--- DOCUMENT SECTION ---
Vector Format Readers

Intro

Mosaic provides spark readers for vector files supported by GDAL OGR drivers. Only the drivers that are built by default are supported. Here are some common useful file formats:

For more information please refer to gdal vector driver documentation.

Mosaic provides two flavors of the general readers:

  • spark.read.format("ogr") for reading 1 file per spark task

  • mos.read().format("multi_read_ogr") for reading file in parallel with multiple spark tasks

Additionally, for convenience, Mosaic provides specific readers for Shapefile and File Geodatabases:

  • spark.read.format("geo_db") reader for GeoDB files natively in Spark.

  • spark.read.format("shapefile") reader for Shapefiles natively in Spark.

spark.read.format(“ogr”)

A base Spark SQL data source for reading GDAL vector data sources. The output of the reader is a DataFrame with inferred schema. The schema is inferred from both features and fields in the vector file. Each feature will be provided as 2 columns:

  • geometry - geometry of the feature (GeometryType)

  • srid - spatial reference system identifier of the feature (StringType)

The fields of the feature will be provided as columns in the DataFrame. The types of the fields are coerced to most concrete type that can hold all the values. The reader supports the following options:

  • driverName - GDAL driver name (StringType)

  • vsizip - if the vector files are zipped files, set this to true (BooleanType)

  • asWKB - if the geometry should be returned as WKB (BooleanType) - default is false

  • layerName - name of the layer to read (StringType)

  • layerNumber - number of the layer to read (IntegerType), zero-indexed

spark.read.format("ogr").load(path)

Loads a vector file and returns the result as a DataFrame.
---
__THE TASKS__.
1. In the vector reader documentation, rewrite the part that opens with the words containing "Additionally, for convenience, Mosaic" and closes with "Shapefiles natively in Spark.", replacing "natively" with "directly".
2. Translate this sentence from the vector reader documentation into Spanish: "The output of the reader is a DataFrame with inferred schema."
The listing plays no part in anything asked here.
--- LISTED ENTRIES ---
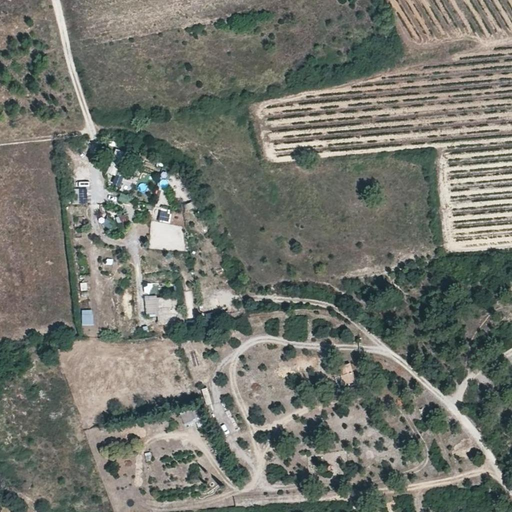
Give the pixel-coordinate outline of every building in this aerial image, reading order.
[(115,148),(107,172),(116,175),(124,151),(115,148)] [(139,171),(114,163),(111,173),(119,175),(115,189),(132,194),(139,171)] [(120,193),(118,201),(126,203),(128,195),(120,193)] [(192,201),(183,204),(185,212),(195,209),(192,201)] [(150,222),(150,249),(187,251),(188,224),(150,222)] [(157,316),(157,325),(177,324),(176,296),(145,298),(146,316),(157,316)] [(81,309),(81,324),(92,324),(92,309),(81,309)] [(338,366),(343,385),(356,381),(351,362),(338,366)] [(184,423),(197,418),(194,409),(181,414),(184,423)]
---
--- LISTED ENTRIES ---
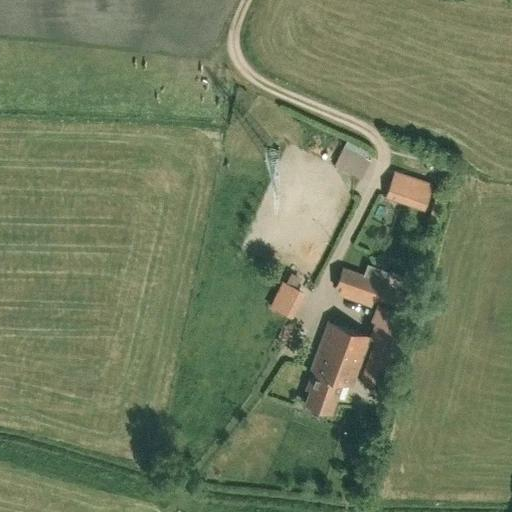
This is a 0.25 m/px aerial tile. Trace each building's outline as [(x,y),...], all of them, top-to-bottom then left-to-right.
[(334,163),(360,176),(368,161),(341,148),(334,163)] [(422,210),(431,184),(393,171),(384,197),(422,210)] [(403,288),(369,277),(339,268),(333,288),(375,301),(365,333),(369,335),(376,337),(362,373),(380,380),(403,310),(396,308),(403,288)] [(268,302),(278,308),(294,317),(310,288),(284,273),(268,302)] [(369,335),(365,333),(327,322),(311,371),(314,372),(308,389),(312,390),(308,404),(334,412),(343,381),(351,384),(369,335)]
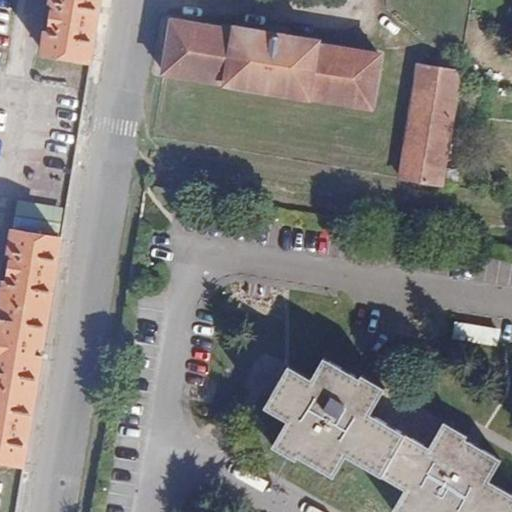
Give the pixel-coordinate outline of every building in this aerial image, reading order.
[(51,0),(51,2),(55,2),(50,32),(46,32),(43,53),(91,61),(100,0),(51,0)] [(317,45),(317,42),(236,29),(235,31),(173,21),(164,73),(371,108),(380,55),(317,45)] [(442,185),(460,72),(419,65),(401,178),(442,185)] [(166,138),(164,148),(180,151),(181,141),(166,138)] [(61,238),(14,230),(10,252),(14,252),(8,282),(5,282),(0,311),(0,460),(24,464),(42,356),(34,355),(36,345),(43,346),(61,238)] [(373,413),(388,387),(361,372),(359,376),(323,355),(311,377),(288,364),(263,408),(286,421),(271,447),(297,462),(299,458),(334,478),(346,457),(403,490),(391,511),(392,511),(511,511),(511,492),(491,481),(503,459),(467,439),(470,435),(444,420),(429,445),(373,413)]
---
__SOLUTION SET__.
1.
Additionally, for convenience, Mosaic provides specific readers for Shapefile and File Geodatabases:

  • spark.read.format("geo_db") reader for GeoDB files directly in Spark.

  • spark.read.format("shapefile") reader for Shapefiles directly in Spark.

2. La salida del lector es un DataFrame con un esquema inferido.